- _Task details_
Retype the records in full, keeping each character as it is.

- _Records shown_

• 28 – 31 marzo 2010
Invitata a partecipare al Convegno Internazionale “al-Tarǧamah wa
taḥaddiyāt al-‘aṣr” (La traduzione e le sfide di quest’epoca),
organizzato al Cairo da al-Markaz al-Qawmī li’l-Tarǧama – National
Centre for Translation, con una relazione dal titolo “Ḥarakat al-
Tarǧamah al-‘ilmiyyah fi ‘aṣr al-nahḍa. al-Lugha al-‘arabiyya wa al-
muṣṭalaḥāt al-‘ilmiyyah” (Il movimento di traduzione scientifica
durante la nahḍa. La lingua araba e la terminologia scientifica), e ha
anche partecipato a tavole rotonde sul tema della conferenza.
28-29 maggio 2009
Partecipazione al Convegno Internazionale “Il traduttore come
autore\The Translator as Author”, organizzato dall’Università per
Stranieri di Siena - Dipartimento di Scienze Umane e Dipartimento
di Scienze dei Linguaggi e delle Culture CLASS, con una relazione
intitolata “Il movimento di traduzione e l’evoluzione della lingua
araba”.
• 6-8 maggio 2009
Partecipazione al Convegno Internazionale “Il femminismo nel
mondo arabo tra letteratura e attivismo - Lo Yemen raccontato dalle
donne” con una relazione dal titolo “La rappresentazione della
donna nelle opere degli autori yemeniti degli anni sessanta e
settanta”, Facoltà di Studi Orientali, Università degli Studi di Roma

- _Task response_
• 28 – 31 marzo 2010
Invitata a partecipare al Convegno Internazionale “al-Tarǧamah wa
taḥaddiyāt al-‘aṣr” (La traduzione e le sfide di quest’epoca),
organizzato al Cairo da al-Markaz al-Qawmī li’l-Tarǧama – National
Centre for Translation, con una relazione dal titolo “Ḥarakat al-
Tarǧamah al-‘ilmiyyah fi ‘aṣr al-nahḍa. al-Lugha al-‘arabiyya wa al-
muṣṭalaḥāt al-‘ilmiyyah” (Il movimento di traduzione scientifica
durante la nahḍa. La lingua araba e la terminologia scientifica), e ha
anche partecipato a tavole rotonde sul tema della conferenza.
28-29 maggio 2009
Partecipazione al Convegno Internazionale “Il traduttore come
autore\The Translator as Author”, organizzato dall’Università per
Stranieri di Siena - Dipartimento di Scienze Umane e Dipartimento
di Scienze dei Linguaggi e delle Culture CLASS, con una relazione
intitolata “Il movimento di traduzione e l’evoluzione della lingua
araba”.
• 6-8 maggio 2009
Partecipazione al Convegno Internazionale “Il femminismo nel
mondo arabo tra letteratura e attivismo - Lo Yemen raccontato dalle
donne” con una relazione dal titolo “La rappresentazione della
donna nelle opere degli autori yemeniti degli anni sessanta e
settanta”, Facoltà di Studi Orientali, Università degli Studi di Roma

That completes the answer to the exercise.